Сознание возвращалось толчками, словно его вытягивали из вязкой, чёрной бездны, каждый рывок пробуждения сопровождался вспышкой боли и мутной волной тошноты. Первая осознанная мысль — воняет.
Зловоние висело в воздухе плотной, удушающей пеленой, оседая на языке, заполняя лёгкие разъедающей смесью гнили, тухлой воды, разложения и химической вони, от которой щипало глаза. Каждый вдох казался пыткой, каждый выдох — облегчением, которое длилось лишь мгновение.
Полумрак, тусклый жёлтый свет коптящих горелок едва пробивался сквозь плотные испарения, превращая помещение в вязкий кошмар. По стенам метались тени, плясавшие в такт движущимся механизмам — ржавым, скрежещущим, судорожно дёргающимся, словно старый организм, готовый окончательно сдаться.
Звякнула цепь, короткая, надёжно закреплённая в стене на массивном, заросшем ржавчиной крюке, конец был прикован к лодыжке.

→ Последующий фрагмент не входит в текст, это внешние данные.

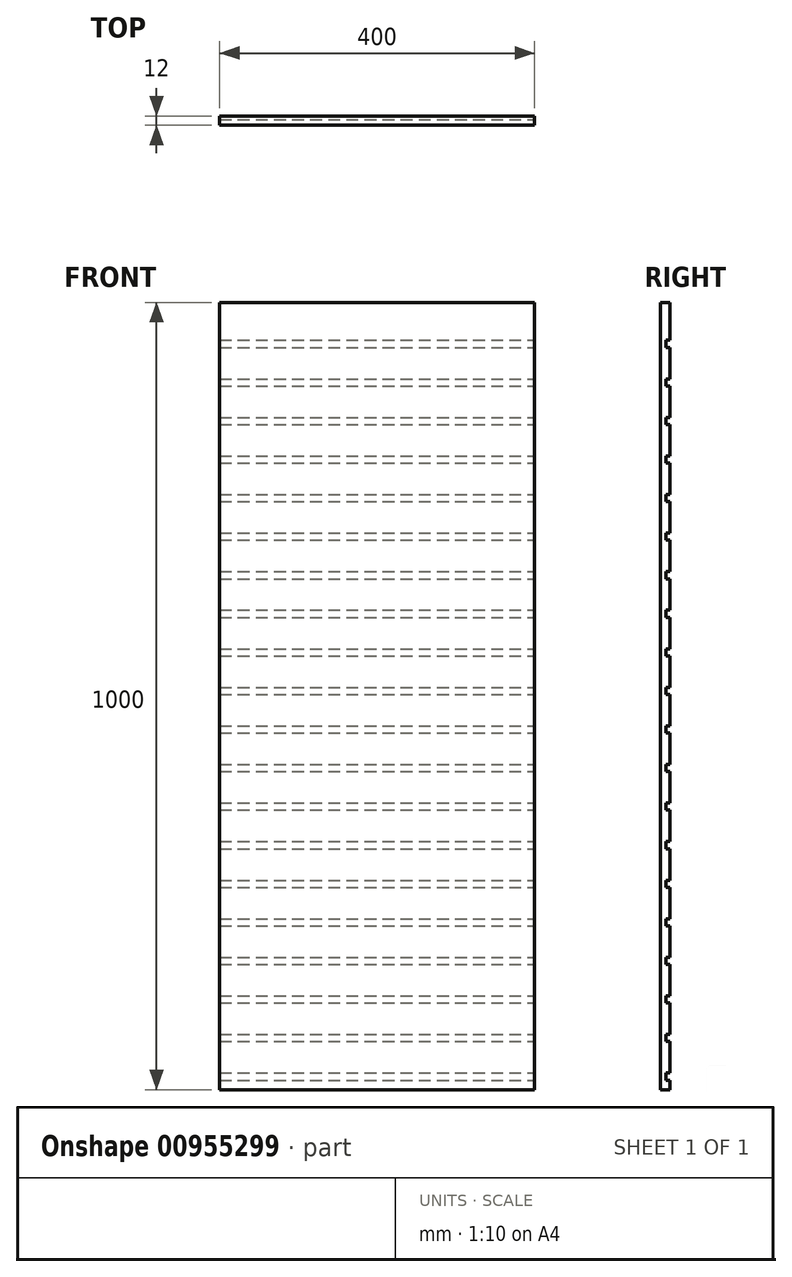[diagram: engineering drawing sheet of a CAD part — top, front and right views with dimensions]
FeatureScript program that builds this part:
annotation { "Feature Type Name" : "Feature", "Feature Type Description" : "" }
export const myFeature = defineFeature(function(context is Context, id is Id, definition is map)
    precondition{}
    {
        {
            var Q0;
            Q0=qCreatedBy(makeId("Front.planeOp"),FACE);
            var sketch = newSketch(context, id + "F0", { "sketchPlane" : qUnion([Q0])});
            skLineSegment(sketch, "E0.bottom", {"start": v(-200, 500) * mm, "end": v(200, 500) * mm});
            skLineSegment(sketch, "E0.top", {"start": v(-200, -500) * mm, "end": v(200, -500) * mm});
            skLineSegment(sketch, "E0.left", {"start": v(-200, 500) * mm, "end": v(-200, -500) * mm});
            skLineSegment(sketch, "E0.right", {"start": v(200, 500) * mm, "end": v(200, -500) * mm});
            skPoint(sketch, "E0.middle", {"position": v(0, 0) * mm});
            skSolve(sketch);
        }
        {
            var Q0;
            Q0=makeQuery(id+"F0.imprint","IMPRINT",FACE,{"disambiguationData":[TD([[makeQuery(id+"F0.imprint","IMPRINT",EDGE,{"derivedFrom":sQuery(id+"F0.wireOp",EDGE,"E0.bottom")}),-1.0]])]});
            var sketch = newSketch(context, id + "F1", { "sketchPlane" : qUnion([Q0])});
            skLineSegment(sketch, "E1.bottom", {"start": v(-200, -488) * mm, "end": v(200, -488) * mm});
            skLineSegment(sketch, "E1.top", {"start": v(-200, -479) * mm, "end": v(200, -479) * mm});
            skLineSegment(sketch, "E1.left", {"start": v(-200, -488) * mm, "end": v(-200, -479) * mm});
            skLineSegment(sketch, "E1.right", {"start": v(200, -488) * mm, "end": v(200, -479) * mm});
            skPoint(sketch, "E1.middle", {"position": v(0, -483.5) * mm});
            skPoint(sketch, "E2.0.1.0", {"position": v(0, -434.5) * mm});
            skLineSegment(sketch, "E2.0.1.1", {"start": v(-200, -439) * mm, "end": v(200, -439) * mm});
            skLineSegment(sketch, "E2.0.1.2", {"start": v(-200, -430) * mm, "end": v(200, -430) * mm});
            skLineSegment(sketch, "E2.0.1.3", {"start": v(200, -439) * mm, "end": v(200, -430) * mm});
            skLineSegment(sketch, "E2.0.1.4", {"start": v(-200, -439) * mm, "end": v(-200, -430) * mm});
            skPoint(sketch, "E2.0.2.0", {"position": v(0, -385.5) * mm});
            skLineSegment(sketch, "E2.0.2.1", {"start": v(-200, -390) * mm, "end": v(200, -390) * mm});
            skLineSegment(sketch, "E2.0.2.2", {"start": v(-200, -381) * mm, "end": v(200, -381) * mm});
            skLineSegment(sketch, "E2.0.2.3", {"start": v(200, -390) * mm, "end": v(200, -381) * mm});
            skLineSegment(sketch, "E2.0.2.4", {"start": v(-200, -390) * mm, "end": v(-200, -381) * mm});
            skPoint(sketch, "E2.0.3.0", {"position": v(0, -336.5) * mm});
            skLineSegment(sketch, "E2.0.3.1", {"start": v(-200, -341) * mm, "end": v(200, -341) * mm});
            skLineSegment(sketch, "E2.0.3.2", {"start": v(-200, -332) * mm, "end": v(200, -332) * mm});
            skLineSegment(sketch, "E2.0.3.3", {"start": v(200, -341) * mm, "end": v(200, -332) * mm});
            skLineSegment(sketch, "E2.0.3.4", {"start": v(-200, -341) * mm, "end": v(-200, -332) * mm});
            skPoint(sketch, "E2.0.4.0", {"position": v(0, -287.5) * mm});
            skLineSegment(sketch, "E2.0.4.1", {"start": v(-200, -292) * mm, "end": v(200, -292) * mm});
            skLineSegment(sketch, "E2.0.4.2", {"start": v(-200, -283) * mm, "end": v(200, -283) * mm});
            skLineSegment(sketch, "E2.0.4.3", {"start": v(200, -292) * mm, "end": v(200, -283) * mm});
            skLineSegment(sketch, "E2.0.4.4", {"start": v(-200, -292) * mm, "end": v(-200, -283) * mm});
            skPoint(sketch, "E2.0.5.0", {"position": v(0, -238.5) * mm});
            skLineSegment(sketch, "E2.0.5.1", {"start": v(-200, -243) * mm, "end": v(200, -243) * mm});
            skLineSegment(sketch, "E2.0.5.2", {"start": v(-200, -234) * mm, "end": v(200, -234) * mm});
            skLineSegment(sketch, "E2.0.5.3", {"start": v(200, -243) * mm, "end": v(200, -234) * mm});
            skLineSegment(sketch, "E2.0.5.4", {"start": v(-200, -243) * mm, "end": v(-200, -234) * mm});
            skPoint(sketch, "E2.0.6.0", {"position": v(0, -189.5) * mm});
            skLineSegment(sketch, "E2.0.6.1", {"start": v(-200, -194) * mm, "end": v(200, -194) * mm});
            skLineSegment(sketch, "E2.0.6.2", {"start": v(-200, -185) * mm, "end": v(200, -185) * mm});
            skLineSegment(sketch, "E2.0.6.3", {"start": v(200, -194) * mm, "end": v(200, -185) * mm});
            skLineSegment(sketch, "E2.0.6.4", {"start": v(-200, -194) * mm, "end": v(-200, -185) * mm});
            skPoint(sketch, "E2.0.7.0", {"position": v(0, -140.5) * mm});
            skLineSegment(sketch, "E2.0.7.1", {"start": v(-200, -145) * mm, "end": v(200, -145) * mm});
            skLineSegment(sketch, "E2.0.7.2", {"start": v(-200, -136) * mm, "end": v(200, -136) * mm});
            skLineSegment(sketch, "E2.0.7.3", {"start": v(200, -145) * mm, "end": v(200, -136) * mm});
            skLineSegment(sketch, "E2.0.7.4", {"start": v(-200, -145) * mm, "end": v(-200, -136) * mm});
            skPoint(sketch, "E2.0.8.0", {"position": v(0, -91.5) * mm});
            skLineSegment(sketch, "E2.0.8.1", {"start": v(-200, -96) * mm, "end": v(200, -96) * mm});
            skLineSegment(sketch, "E2.0.8.2", {"start": v(-200, -87) * mm, "end": v(200, -87) * mm});
            skLineSegment(sketch, "E2.0.8.3", {"start": v(200, -96) * mm, "end": v(200, -87) * mm});
            skLineSegment(sketch, "E2.0.8.4", {"start": v(-200, -96) * mm, "end": v(-200, -87) * mm});
            skPoint(sketch, "E2.0.9.0", {"position": v(0, -42.5) * mm});
            skLineSegment(sketch, "E2.0.9.1", {"start": v(-200, -47) * mm, "end": v(200, -47) * mm});
            skLineSegment(sketch, "E2.0.9.2", {"start": v(-200, -38) * mm, "end": v(200, -38) * mm});
            skLineSegment(sketch, "E2.0.9.3", {"start": v(200, -47) * mm, "end": v(200, -38) * mm});
            skLineSegment(sketch, "E2.0.9.4", {"start": v(-200, -47) * mm, "end": v(-200, -38) * mm});
            skPoint(sketch, "E2.0.10.0", {"position": v(0, 6.5) * mm});
            skLineSegment(sketch, "E2.0.10.1", {"start": v(-200, 2) * mm, "end": v(200, 2) * mm});
            skLineSegment(sketch, "E2.0.10.2", {"start": v(-200, 11) * mm, "end": v(200, 11) * mm});
            skLineSegment(sketch, "E2.0.10.3", {"start": v(200, 2) * mm, "end": v(200, 11) * mm});
            skLineSegment(sketch, "E2.0.10.4", {"start": v(-200, 2) * mm, "end": v(-200, 11) * mm});
            skPoint(sketch, "E2.0.11.0", {"position": v(0, 55.5) * mm});
            skLineSegment(sketch, "E2.0.11.1", {"start": v(-200, 51) * mm, "end": v(200, 51) * mm});
            skLineSegment(sketch, "E2.0.11.2", {"start": v(-200, 60) * mm, "end": v(200, 60) * mm});
            skLineSegment(sketch, "E2.0.11.3", {"start": v(200, 51) * mm, "end": v(200, 60) * mm});
            skLineSegment(sketch, "E2.0.11.4", {"start": v(-200, 51) * mm, "end": v(-200, 60) * mm});
            skPoint(sketch, "E2.0.12.0", {"position": v(0, 104.5) * mm});
            skLineSegment(sketch, "E2.0.12.1", {"start": v(-200, 100) * mm, "end": v(200, 100) * mm});
            skLineSegment(sketch, "E2.0.12.2", {"start": v(-200, 109) * mm, "end": v(200, 109) * mm});
            skLineSegment(sketch, "E2.0.12.3", {"start": v(200, 100) * mm, "end": v(200, 109) * mm});
            skLineSegment(sketch, "E2.0.12.4", {"start": v(-200, 100) * mm, "end": v(-200, 109) * mm});
            skPoint(sketch, "E2.0.13.0", {"position": v(0, 153.5) * mm});
            skLineSegment(sketch, "E2.0.13.1", {"start": v(-200, 149) * mm, "end": v(200, 149) * mm});
            skLineSegment(sketch, "E2.0.13.2", {"start": v(-200, 158) * mm, "end": v(200, 158) * mm});
            skLineSegment(sketch, "E2.0.13.3", {"start": v(200, 149) * mm, "end": v(200, 158) * mm});
            skLineSegment(sketch, "E2.0.13.4", {"start": v(-200, 149) * mm, "end": v(-200, 158) * mm});
            skPoint(sketch, "E2.0.14.0", {"position": v(0, 202.5) * mm});
            skLineSegment(sketch, "E2.0.14.1", {"start": v(-200, 198) * mm, "end": v(200, 198) * mm});
            skLineSegment(sketch, "E2.0.14.2", {"start": v(-200, 207) * mm, "end": v(200, 207) * mm});
            skLineSegment(sketch, "E2.0.14.3", {"start": v(200, 198) * mm, "end": v(200, 207) * mm});
            skLineSegment(sketch, "E2.0.14.4", {"start": v(-200, 198) * mm, "end": v(-200, 207) * mm});
            skPoint(sketch, "E2.0.15.0", {"position": v(0, 251.5) * mm});
            skLineSegment(sketch, "E2.0.15.1", {"start": v(-200, 247) * mm, "end": v(200, 247) * mm});
            skLineSegment(sketch, "E2.0.15.2", {"start": v(-200, 256) * mm, "end": v(200, 256) * mm});
            skLineSegment(sketch, "E2.0.15.3", {"start": v(200, 247) * mm, "end": v(200, 256) * mm});
            skLineSegment(sketch, "E2.0.15.4", {"start": v(-200, 247) * mm, "end": v(-200, 256) * mm});
            skPoint(sketch, "E2.0.16.0", {"position": v(0, 300.5) * mm});
            skLineSegment(sketch, "E2.0.16.1", {"start": v(-200, 296) * mm, "end": v(200, 296) * mm});
            skLineSegment(sketch, "E2.0.16.2", {"start": v(-200, 305) * mm, "end": v(200, 305) * mm});
            skLineSegment(sketch, "E2.0.16.3", {"start": v(200, 296) * mm, "end": v(200, 305) * mm});
            skLineSegment(sketch, "E2.0.16.4", {"start": v(-200, 296) * mm, "end": v(-200, 305) * mm});
            skPoint(sketch, "E2.0.17.0", {"position": v(0, 349.5) * mm});
            skLineSegment(sketch, "E2.0.17.1", {"start": v(-200, 345) * mm, "end": v(200, 345) * mm});
            skLineSegment(sketch, "E2.0.17.2", {"start": v(-200, 354) * mm, "end": v(200, 354) * mm});
            skLineSegment(sketch, "E2.0.17.3", {"start": v(200, 345) * mm, "end": v(200, 354) * mm});
            skLineSegment(sketch, "E2.0.17.4", {"start": v(-200, 345) * mm, "end": v(-200, 354) * mm});
            skPoint(sketch, "E2.0.18.0", {"position": v(0, 398.5) * mm});
            skLineSegment(sketch, "E2.0.18.1", {"start": v(-200, 394) * mm, "end": v(200, 394) * mm});
            skLineSegment(sketch, "E2.0.18.2", {"start": v(-200, 403) * mm, "end": v(200, 403) * mm});
            skLineSegment(sketch, "E2.0.18.3", {"start": v(200, 394) * mm, "end": v(200, 403) * mm});
            skLineSegment(sketch, "E2.0.18.4", {"start": v(-200, 394) * mm, "end": v(-200, 403) * mm});
            skPoint(sketch, "E2.0.19.0", {"position": v(0, 447.5) * mm});
            skLineSegment(sketch, "E2.0.19.1", {"start": v(-200, 443) * mm, "end": v(200, 443) * mm});
            skLineSegment(sketch, "E2.0.19.2", {"start": v(-200, 452) * mm, "end": v(200, 452) * mm});
            skLineSegment(sketch, "E2.0.19.3", {"start": v(200, 443) * mm, "end": v(200, 452) * mm});
            skLineSegment(sketch, "E2.0.19.4", {"start": v(-200, 443) * mm, "end": v(-200, 452) * mm});
            skLineSegment(sketch, "E2.direction1", {"start": v(-200, -488) * mm, "end": v(-175, -488) * mm, "construction": true});
            skLineSegment(sketch, "E2.direction2", {"start": v(-200, -488) * mm, "end": v(-200, -439) * mm, "construction": true});
            skSolve(sketch);
        }
        {
            var Q0;
            Q0 = qSketchRegion(id + "F0", true);
            extrude(context, id + "F2", {"entities" : qUnion([Q0]), "depth" : 12 * mm, "offsetDistance" : 25 * mm});
        }
        {
            var Q0;
            Q0 = qSketchRegion(id + "F1", true);
            extrude(context, id + "F3", {"entities" : qUnion([Q0]), "operationType" : NewBodyOperationType.REMOVE, "depth" : 5 * mm, "offsetDistance" : 25 * mm});
        }
    });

Огромное, низкое помещение с бетонными стенами, покрытыми тёмными потёками, выглядело так, будто само гнило изнутри. Пол был влажным, липким, усеянным мутными лужами, в которых отражались маслянистые разводы.
По краям зала возвышались огромные металлические резервуары, заполненные густой, мутной жижей, в которой что-то медленно бурлило. Над ними, скрипя шестернями, вращались древние механизмы очистки — длинные металлические скребки, лениво перебирающие плотную массу отходов, утаскивая её в другие отсеки.
Время
А когда из тени к нему шагнули несколько человек, картина сложилась окончательно.
Первый — массивный, широкоплечий, с телом, испещрённым старыми шрамами и наколками. Опытный взгляд без труда прочитал бы на нём карту прошлых ошибок, переделанных историй и решений, за которые пришлось платить. Грубое лицо с тяжёлым подбородком, нависшая бровь, маленькие, бесстрастные глаза, в которых не отражалось ничего, кроме привычки к этой работе.
Рабочий комбинезон давно утратил цвет, ткань покрывалась старыми бурыми пятнами. Ботинки выглядели такими же тяжёлыми, как и он сам.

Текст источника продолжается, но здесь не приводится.